Chart understanding records:
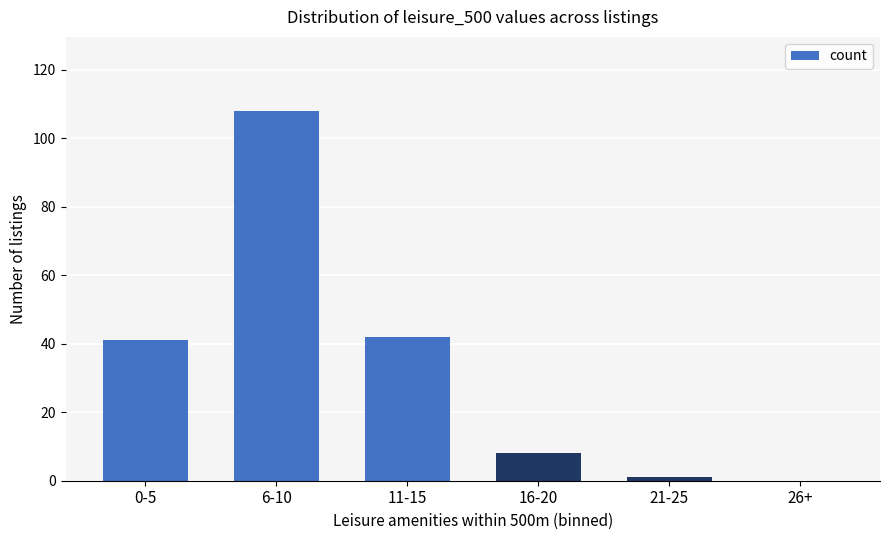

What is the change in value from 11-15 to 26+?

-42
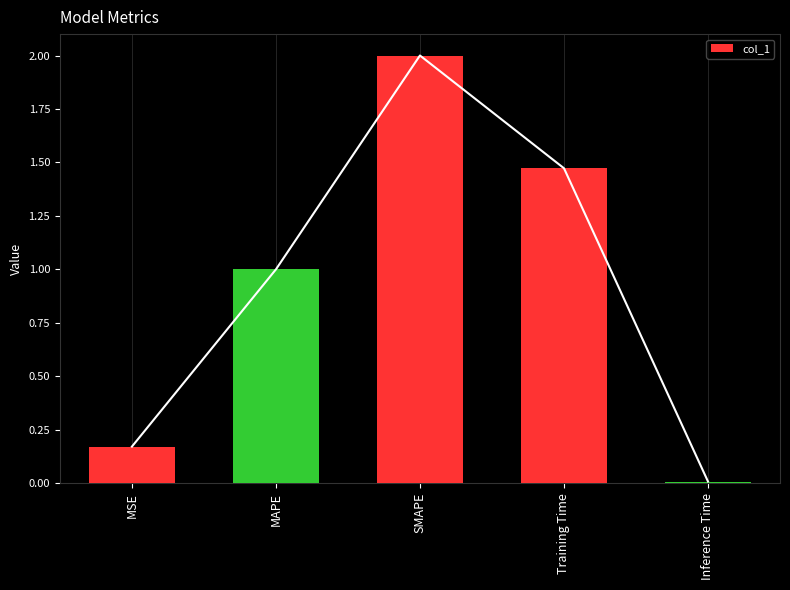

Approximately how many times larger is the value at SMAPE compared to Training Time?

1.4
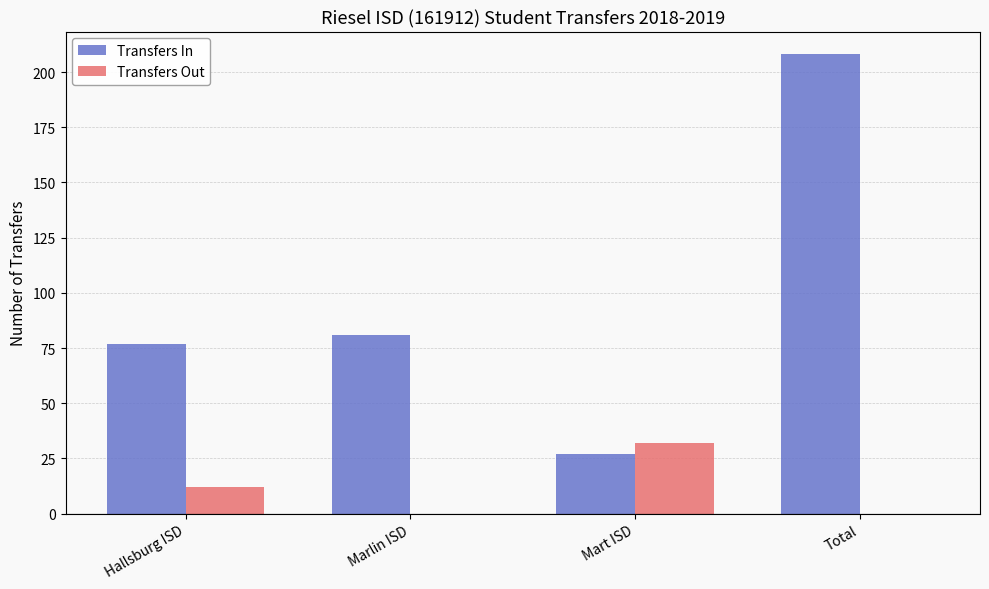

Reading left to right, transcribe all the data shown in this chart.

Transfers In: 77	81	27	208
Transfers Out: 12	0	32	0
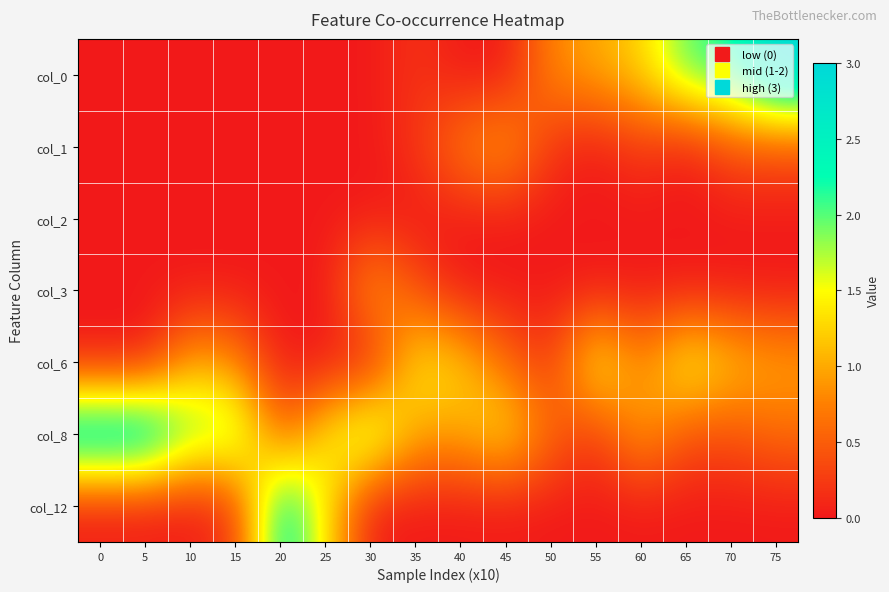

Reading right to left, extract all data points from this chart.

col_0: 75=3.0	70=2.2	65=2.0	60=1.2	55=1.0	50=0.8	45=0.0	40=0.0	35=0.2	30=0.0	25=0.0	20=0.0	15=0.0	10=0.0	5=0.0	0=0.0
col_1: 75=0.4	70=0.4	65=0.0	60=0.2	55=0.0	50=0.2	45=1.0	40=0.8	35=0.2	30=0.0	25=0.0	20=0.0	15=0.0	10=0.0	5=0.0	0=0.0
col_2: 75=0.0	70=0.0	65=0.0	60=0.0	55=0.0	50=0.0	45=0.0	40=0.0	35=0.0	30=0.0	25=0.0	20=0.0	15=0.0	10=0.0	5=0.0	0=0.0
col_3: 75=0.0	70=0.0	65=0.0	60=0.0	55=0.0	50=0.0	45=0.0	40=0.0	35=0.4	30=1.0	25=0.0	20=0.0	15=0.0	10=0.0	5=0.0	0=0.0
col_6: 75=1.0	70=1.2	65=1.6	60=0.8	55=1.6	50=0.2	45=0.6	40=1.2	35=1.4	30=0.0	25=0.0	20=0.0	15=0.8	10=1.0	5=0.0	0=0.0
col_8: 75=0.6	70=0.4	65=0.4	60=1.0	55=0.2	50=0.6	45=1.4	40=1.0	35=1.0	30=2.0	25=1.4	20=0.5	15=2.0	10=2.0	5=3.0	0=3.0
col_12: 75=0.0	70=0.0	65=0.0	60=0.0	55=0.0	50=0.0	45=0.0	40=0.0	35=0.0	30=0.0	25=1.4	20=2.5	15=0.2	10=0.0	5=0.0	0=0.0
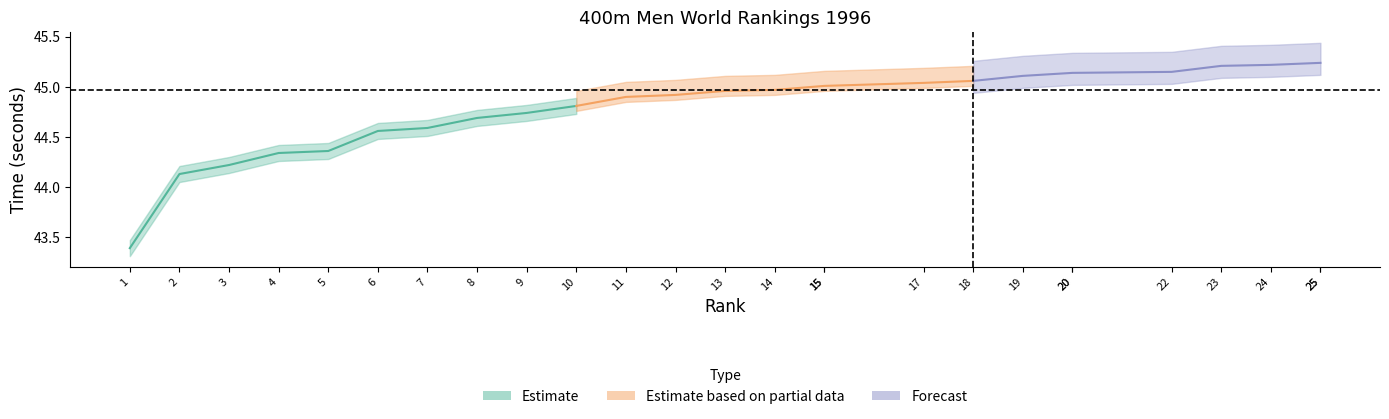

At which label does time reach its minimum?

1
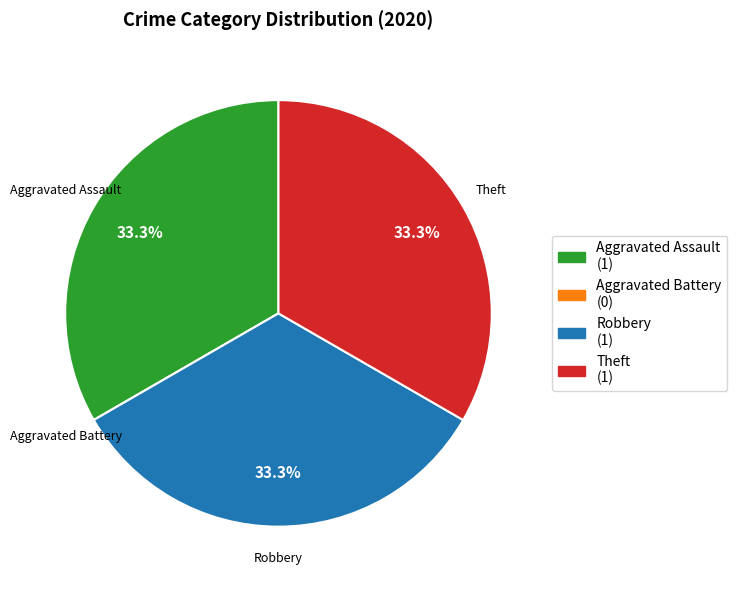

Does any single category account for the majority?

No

THE TASK:
Begin at the line that has "Reading left to" and stop after the line that has "Reading right to". Reproduce those lines with "Transfers Out" swapped for "Outgoing Transfers" and everything else unchanged, leaving out the picture.

EXERCISE ANSWER:
Reading left to right, transcribe all the data shown in this chart.

Transfers In: 77	81	27	208
Outgoing Transfers: 12	0	32	0

Reading right to left, extract all data points from this chart.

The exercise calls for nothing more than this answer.